研究会でも先生は物言いも文章も穏やかで優しかった。毎回欠かさず出席して私みたいな素人がするレポートにも耳を傾けてくれた。原書でロシア思想史を研究されていてソ連時代の歴史までカバーしていた。『安楽に死にたい』(1997)を出版された翌年幸運な自然死を迎えられた。先生は亡くなられたが人生の不滅のテーマを扱う先生の本は時代を越えて生き続けている。

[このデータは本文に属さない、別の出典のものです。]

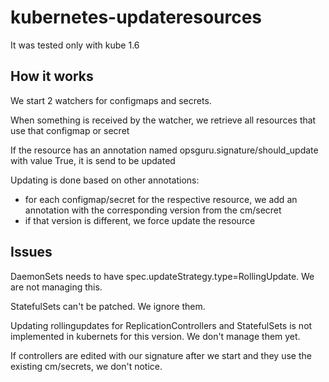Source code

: # kubernetes-updateresources

It was tested only with kube 1.6

## How it works

We start 2 watchers for configmaps and secrets.

When something is received by the watcher, we retrieve all resources that use
that configmap or secret

If the resource has an annotation named opsguru.signature/should_update with value True,
it is send to be updated

Updating is done based on other annotations:
* for each configmap/secret for the respective resource, we add an annotation with the corresponding version
from the cm/secret
* if that version is different, we force update the resource

## Issues

DaemonSets needs to have spec.updateStrategy.type=RollingUpdate. We are not managing this.

StatefulSets can't be patched. We ignore them.

Updating rollingupdates for ReplicationControllers and StatefulSets is not implemented in kubernets for this version.
We don't manage them yet.

If controllers are edited with our signature after we start and they use the existing cm/secrets, we don't notice.
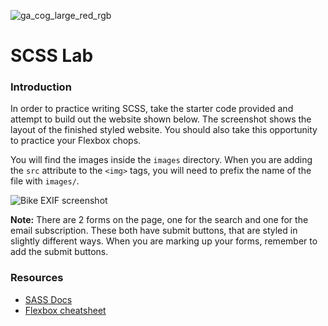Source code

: ![ga_cog_large_red_rgb](https://cloud.githubusercontent.com/assets/40461/8183776/469f976e-1432-11e5-8199-6ac91363302b.png)

# SCSS Lab

### Introduction

In order to practice writing SCSS, take the starter code provided and attempt to build out the website shown below. The screenshot shows the layout of the finished styled website. You should also take this opportunity to practice your Flexbox chops.

You will find the images inside the `images` directory. When you are adding the `src` attribute to the `<img>` tags, you will need to prefix the name of the file with `images/`.

![Bike EXIF screenshot](https://media.git.generalassemb.ly/user/15120/files/9e70efe0-9fc3-11e8-8c7d-2bbfde462c13)

**Note:** There are 2 forms on the page, one for the search and one for the email subscription. These both have submit buttons, that are styled in slightly different ways. When you are marking up your forms, remember to add the submit buttons.

### Resources

- [SASS Docs](https://sass-lang.com/guide)
- [Flexbox cheatsheet](https://css-tricks.com/snippets/css/a-guide-to-flexbox/)
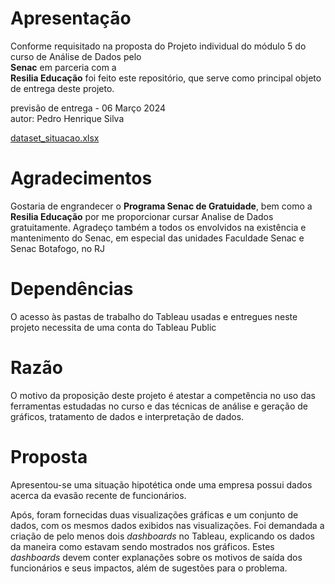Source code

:# Apresentação

Conforme requisitado na proposta do Projeto individual do módulo 5 do curso de Análise de Dados pelo  
**Senac** em parceria com a  
**Resilia Educação**
foi feito este repositório, que serve como principal objeto de entrega deste projeto.

previsão de entrega - 06 Março 2024  
autor: Pedro Henrique Silva

[dataset_situacao.xlsx](/dataset_situacao.xlsx)

# Agradecimentos
Gostaria de engrandecer o
**Programa Senac de Gratuidade**, bem como a
**Resilia Educação** por me proporcionar cursar Analise de Dados gratuitamente.
Agradeço também a todos os envolvidos na existência e mantenimento do Senac, em especial das unidades
Faculdade Senac e Senac Botafogo, no RJ

# Dependências
O acesso às pastas de trabalho do Tableau usadas e entregues neste projeto necessita de uma conta do Tableau Public

# Razão
O motivo da proposição deste projeto é atestar a competência no uso das ferramentas estudadas no curso e das técnicas de análise e geração de gráficos, tratamento de dados e interpretação de dados.

# Proposta
Apresentou-se uma situação hipotética onde uma empresa possui dados acerca da evasão recente de funcionários.

Após, foram fornecidas duas visualizações gráficas e um conjunto de dados, com os mesmos dados exibidos nas visualizações. Foi demandada a criação de pelo menos dois *dashboards* no Tableau, explicando os dados da maneira como estavam sendo mostrados nos gráficos. Estes *dashboards* devem conter explanações sobre os motivos de saída dos funcionários e seus impactos, além de sugestões para o problema.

研究会にはロシア関係の専門家はいなかったと思う。専門家は東京にあった同名の研究会に集中していた。こちらはアカデミックでフルシチョフのスターリン批判、ハンガリー動乱に衝撃を受けた世代が中核となって若手研究者を多く輩出した。
京都の研究会は会員の研究分野が多様であったので例会の報告も多種多様だった。私にとって格好の耳学問になった。専門家をゲストとして招くこともあった。
東京ロシア研の菊池昌典先生の話はロシア革命に焦点を合わせていた私の目を大きく開かせた。ロシア革命につながる日本人群像の幾人かについて感想を漏らされた。二葉亭四迷、石川啄木とロシア文学、消えた新聞記者大庭柯公、新聞記者中平亮のレーニン会見記、諜報機関石光真清と革命家ムーヒンの友情、シベリア出兵とニコラエスクの悲劇、ソ連リュシコフ大将日本亡命と消息etc. 
二葉亭四迷と石川啄木はスルーしたがそのほかのテーマは後年かじることになる。
色川大吉氏の『明治精神史』(1964)の紹介もされた。
わたしは、両先生から、民衆みずからが担う埋もれた史実を掘り起こす研究者の喜びと、歴史にアプローチする民衆史観という方法論を学んだ。個人のエピソードや群像のストーリをいくら集積しても歴史にはならないがそれらを欠く歴史書は興味に乏しい。